Do You Really Want OWA Users to Access Third Party File Providers?
Those who browse the deep recesses of Microsoft documentation often find unannounced pleasures awaiting their delight. Such is the case of Set-OWAMailboxPolicy, where the ThirdPartyFileProvidersEnabled setting is documented. Despite the best efforts of Vasil Michev (the esteemed technical editor of the Office 365 for IT Pros eBook), the setting seems to be not well known. It deserves more.
By default, the setting is false, which means that OWA users can’t access third-party file providers like Box, Google Drive, or Dropbox to upload attachments. Before users can access a third-party file provider, they must authenticate their account (including an MFA challenge if MFA is enabled for the account) and give access to OWA.

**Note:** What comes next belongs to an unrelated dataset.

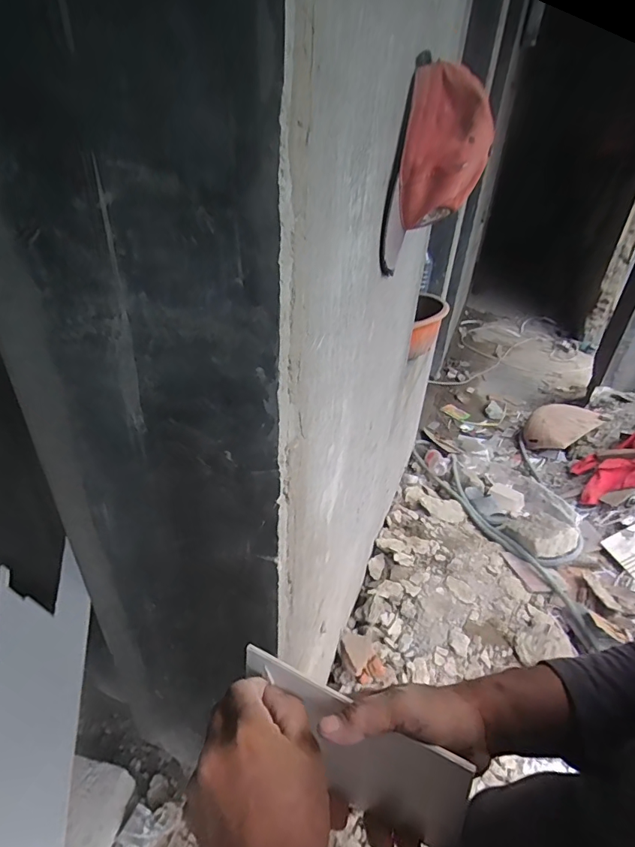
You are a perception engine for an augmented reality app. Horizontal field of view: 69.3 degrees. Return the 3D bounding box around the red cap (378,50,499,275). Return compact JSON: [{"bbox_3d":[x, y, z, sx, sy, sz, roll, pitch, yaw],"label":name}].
[{"bbox_3d":[0.174,-0.359,0.655,0.109,0.253,0.146,17,37,19],"label":"red cap"}]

Once the connection is made between the third-party file provider and OWA, the user can browse for attachments. Here’s what it looks like for a Dropbox account.
Goodness and Badness
There’s goodness and badness in allowing users to access third-party file providers. It’s good that they attach files stored in the providers to bring them into Exchange Online and so expose the content to Office 365 data governance. It’s bad if it encourages the long-term use of third-party file providers for business information. Each organization will have to make up its mind how to handle the situation and decide if they want to enable access to other file services.
Discovering Who Can Use Third-Party File Providers
To check what OWA mailbox policies allow access to third-party file providers, use the command:
Get-OwaMailboxPolicy | Format-Table Name, ThirdPartyFileProvidersEnabled Name ThirdPartyFileProvidersEnabled ---- ------------------------------ OwaMailboxPolicy-Default True Restricted Download Access False OWAFullAccess True NoOfflineAccess True
We can see that three of the OWA mailbox policies allow third-party file providers. To discover the mailboxes covered by these policies, use the command:
Get-Mailbox -RecipientTypeDetails UserMailbox | Get-CasMailbox |? {$_.OWAMailboxPolicy -ne "Restricted Download Access"} | Format-Table DisplayName
We use Get-Mailbox to feed a filtered list of user mailboxes (excluding room, shared, discovery, and resource mailboxes) to Get-CasMailbox, check what OWA mailbox policy applies to each , and output a list of names. Simple!
For more information about OWA (but not third-party file providers), see Chapter 10 of the Office 365 for IT Pros eBook.
Can Outlook for iOS be locked down like this to block Box, DropBox, Onedrive (non business)?
With Intune? I don’t know because I haven’t tried. But I will ask.
We’re actually using AirWatch MDM and the Outlook for iOS configuration settings can be locked down to not allow allow adding a personal email account using the configuration string IntuneMAMAllowedAccountsOnly with IntuneMAMUPN which seems to work for blocking a user adding a personal email account. But it does not lock down adding 3rd party storage services like Box, DropBox, Google Drive, ideally we do not want these to even appear in the list of options. It’s possible to integrate AirWatch with Intune app protection policies but could not see how to do it with those.
From the Intune people:
Yes, an Intune app protection policy configured with “Send org data to other apps” will prevent the scenario or ensure if the data gets transferred that it is encrypted and inaccessible on the third-party storage platform. They can also use the “Save copies of Org data” setting to prevent data being saved to the local device.